This post is dedicated to the men and women of the U.S. Naval Medical Corps serving aboard the U.S.N.S. Comfort.

This post is dedicated to the men and women of the U.S. Naval Medical Corps serving aboard the U.S.N.S. Comfort.

One of my former residents came to the hospital last week to visit. His name is Adam Cooper, and he graduated from residency three years ago, tried a couple of different jobs, but made the decision to enter the U.S. Navy as a medical corps officer about a year ago, so now I have to call him Lieutenant Adam Cooper. Recently, Adam was mobilized as part of the largest relief effort ever conducted in the history of the U.S. Navy: the rescue effort in Haiti. Adam wanted to come back to the hospital and “hug every one of the attendings for the four years of torture” that we put him through during residency.

Adam shared some of the 3,000 pictures that he took of his time on the U.S.N.S. Comfort and on the devastated island itself. Horrific images of severe trauma, necrotizing infections, and gangrene against a backdrop of collapsed buildings in a broken country. The pictures also told a story of heroism, valor, and tenacity by the members of the U.S. military - the true heroes of Haiti.

Adam kept his promise and hugged all of us amid backslaps and high-fives, and then we all sat down as he gave the details of his mission to rescue and aid the victims of the earthquake and provide 21st century medical care to a country with a 17th century infrastructure in an environment of biblical destruction.

Adam was the only emergency medicine trained physician as part of a team consisting of family practitioners, surgeons, pediatricians, nurses, and naval corpstaff. The team treated over a thousand patients in 12 days, moving critically ill and injured people from the rubble onto helicopters and boats to the operating rooms on board the Comfort, recovering them and getting them back to some level of definitive care. The team worked under the most extreme conditions - an aftershock knocked out the CT scanner on the ship for four days and several of the portable X-ray machines burned out. Suddenly, Adam and the team discovered what bedside diagnosis was like in the 1950s.

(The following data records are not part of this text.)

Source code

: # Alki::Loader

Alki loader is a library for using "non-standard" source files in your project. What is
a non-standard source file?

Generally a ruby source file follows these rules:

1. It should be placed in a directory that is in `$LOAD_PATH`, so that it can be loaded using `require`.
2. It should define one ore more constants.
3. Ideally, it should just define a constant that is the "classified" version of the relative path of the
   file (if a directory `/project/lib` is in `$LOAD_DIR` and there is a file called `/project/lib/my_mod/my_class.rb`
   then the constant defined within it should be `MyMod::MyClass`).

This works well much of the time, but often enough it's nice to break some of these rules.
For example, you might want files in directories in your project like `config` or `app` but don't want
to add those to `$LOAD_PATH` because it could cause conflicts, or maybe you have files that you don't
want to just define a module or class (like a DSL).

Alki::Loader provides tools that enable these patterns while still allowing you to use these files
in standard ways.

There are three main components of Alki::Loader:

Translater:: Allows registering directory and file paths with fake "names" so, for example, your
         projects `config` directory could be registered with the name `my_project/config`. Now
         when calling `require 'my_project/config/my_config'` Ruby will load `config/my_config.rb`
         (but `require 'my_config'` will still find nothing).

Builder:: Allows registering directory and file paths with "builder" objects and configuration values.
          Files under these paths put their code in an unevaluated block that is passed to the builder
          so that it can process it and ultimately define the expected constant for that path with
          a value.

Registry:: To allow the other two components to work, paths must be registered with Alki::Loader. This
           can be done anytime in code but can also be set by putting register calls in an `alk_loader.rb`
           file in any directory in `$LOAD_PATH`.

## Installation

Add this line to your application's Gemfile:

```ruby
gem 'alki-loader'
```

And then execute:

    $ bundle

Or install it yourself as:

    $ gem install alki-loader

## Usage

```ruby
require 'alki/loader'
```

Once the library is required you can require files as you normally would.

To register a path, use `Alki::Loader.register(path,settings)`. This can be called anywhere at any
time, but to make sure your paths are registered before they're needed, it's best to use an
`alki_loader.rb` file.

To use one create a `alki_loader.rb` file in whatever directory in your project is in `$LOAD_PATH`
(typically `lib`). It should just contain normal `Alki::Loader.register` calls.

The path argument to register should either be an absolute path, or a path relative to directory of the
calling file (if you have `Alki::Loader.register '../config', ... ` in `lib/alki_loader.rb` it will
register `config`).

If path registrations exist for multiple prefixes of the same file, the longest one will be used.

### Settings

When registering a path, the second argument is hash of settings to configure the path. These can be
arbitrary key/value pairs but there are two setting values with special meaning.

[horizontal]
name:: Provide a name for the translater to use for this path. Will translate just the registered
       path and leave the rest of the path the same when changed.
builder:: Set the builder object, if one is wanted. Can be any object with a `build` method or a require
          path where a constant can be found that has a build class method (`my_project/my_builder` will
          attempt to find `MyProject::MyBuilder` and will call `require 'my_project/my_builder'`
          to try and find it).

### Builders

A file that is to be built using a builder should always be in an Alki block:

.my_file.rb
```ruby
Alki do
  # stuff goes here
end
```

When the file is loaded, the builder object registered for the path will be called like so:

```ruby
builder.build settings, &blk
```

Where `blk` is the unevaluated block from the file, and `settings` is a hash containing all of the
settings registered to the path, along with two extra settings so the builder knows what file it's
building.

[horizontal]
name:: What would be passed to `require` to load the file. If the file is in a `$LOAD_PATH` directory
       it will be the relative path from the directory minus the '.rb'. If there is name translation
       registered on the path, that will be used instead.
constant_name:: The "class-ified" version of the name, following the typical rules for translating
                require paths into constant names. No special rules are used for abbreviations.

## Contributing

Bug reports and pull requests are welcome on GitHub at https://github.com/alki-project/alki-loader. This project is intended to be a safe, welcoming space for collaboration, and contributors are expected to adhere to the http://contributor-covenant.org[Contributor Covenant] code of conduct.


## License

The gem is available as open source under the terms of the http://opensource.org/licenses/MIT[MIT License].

The diseases and trauma that the team saw would give any physician nightmares. Among the fractures and amputations and solid-organ injuries and dehydration and sepsis and abandoned children, the team treated six cases of tetanus, cerebral malaria, and delivered a half-dozen babies, the births of which were complicated by seizures, eclampsia, and open pelvic fractures in one of the mothers. According to a study by UCSF, in 2007, approximately 15 percent of the population of Haiti was living with HIV/AIDS.

The team coordinated with members of the international relief effort including military representatives from Israel, France, England, and other countries as well as NGOs like the Red Cross and Doctors Without Borders.

Adam said that every member of the team work 20 hours each day for two weeks straight. He compared is to “the worst shift you’ve ever worked in the ER - all day every day” and he thanked us all again for the time and teaching.

I’ve never been so proud of one of my former residents. In a small way, I almost feel like I spent some time in Haiti with Adam - just like the old days.